Tout ceci « n’est pas monté au cœur de l’être humain », comme le disait Ésaïe que cite Paul. Aucune raison, aucune philosophie, aucune puissance ni aucune misère, ne peut inventer un tel Évangile. Nous ne le savons, nous ne le comprenons, que par le témoignage que l’Esprit de Dieu nous rend à nous, pourtant simples mortels : « qu’est-ce qu’un être humain ? – tu l’as fait de peu inférieur à Dieu… », comme le chantait David (Ps. 8 / 5-6). Si nous acceptons la faiblesse de dépendre de ce que Dieu fait pour nous, alors, ce qu’il fait, c’est de nous élever à lui. Voilà comment la mort de Jésus est sa victoire, bien que ses ennemis n’aient pas été vaincus : il y a retrouvé sa place en Dieu, lui pleinement homme pourtant, « afin que là où je suis vous y soyez aussi », disait-il (Jean 14 / 3). Accepter pour notre vie cette faiblesse humaine et donc cette victoire divine, c’est aussi laisser l’Esprit qui nous la communique la parler à d’autres par nos propres mots, nos propres expériences, nos propres gestes. Alors seulement c’est au Christ que nous rendons témoignage, et non pas à nous-mêmes.

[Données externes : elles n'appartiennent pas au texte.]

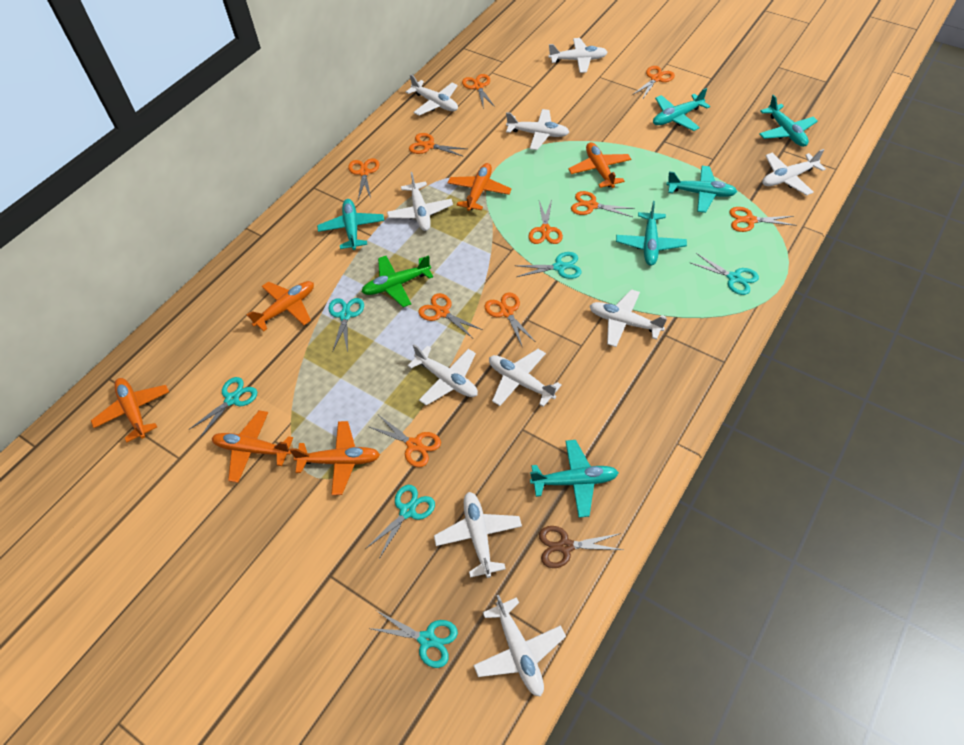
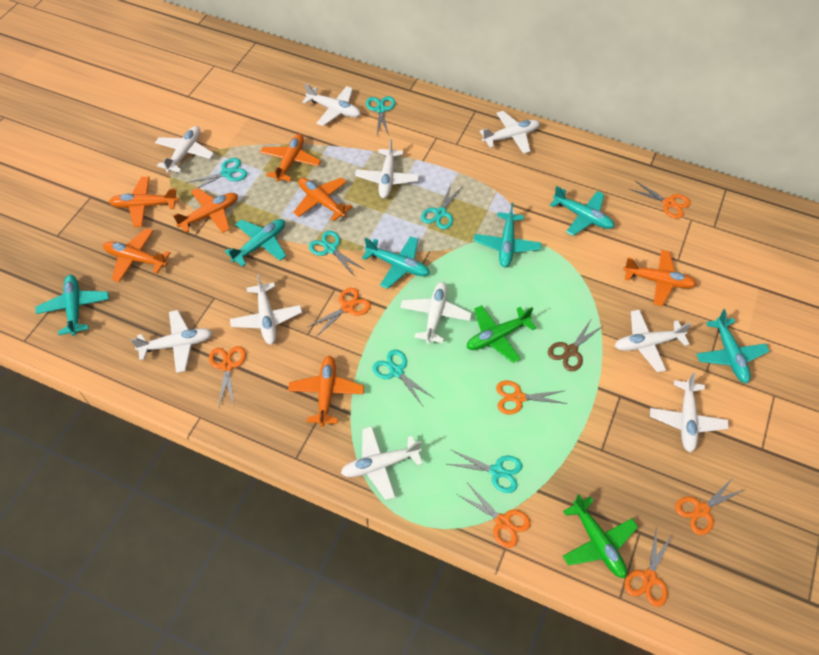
green plane: [362,255,433,307] = 1 -> [467,305,536,363] [563,494,638,578] = 2
orange plane: [91,378,169,442] [212,410,293,483] [247,281,314,331] [289,421,380,495] [447,163,512,211] [568,142,631,188] = 6 -> [103,228,170,282] [109,177,178,227] [173,188,238,233] [260,134,321,182] [288,356,364,427] [293,177,353,222] [623,250,697,306] = 7
orange scissors: [348,158,379,200] [370,415,441,467] [409,133,467,156] [418,293,483,338] [462,74,495,109] [484,293,535,346] [529,199,563,244] [571,191,635,217] [632,66,675,100] [729,207,796,232] = 10 -> [209,346,246,406] [308,288,371,337] [458,484,531,548] [496,381,568,414] [625,526,672,607] [629,181,691,219] [675,477,746,535] = 7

Vous prêcherai-je une bonne théologie ? Quel intérêt ? Sachez seulement ceci, vous qui êtes faibles : Christ s’est fait semblable à vous, et certes il en est mort, mais avec lui vous êtes ressuscités, vous avez en vous la puissance de Dieu, qui est une puissance d’amour et de pardon, ce que les gens considèrent comme une faiblesse, bien sûr. Car aimer, c’est abdiquer son autonomie et son intérêt propre au profit de quelqu’un d’autre. Dieu l’a fait pour moi, pour vous. Apprenons de lui à le faire les uns pour les autres, et pour d’autres – car l’amour ne supporte pas les frontières. Soyons faibles, soyons sagement fous, acceptons que notre identité nous vienne d’ailleurs que de nous : c’est une identité filiale, et ça, c’est bien ! Amen.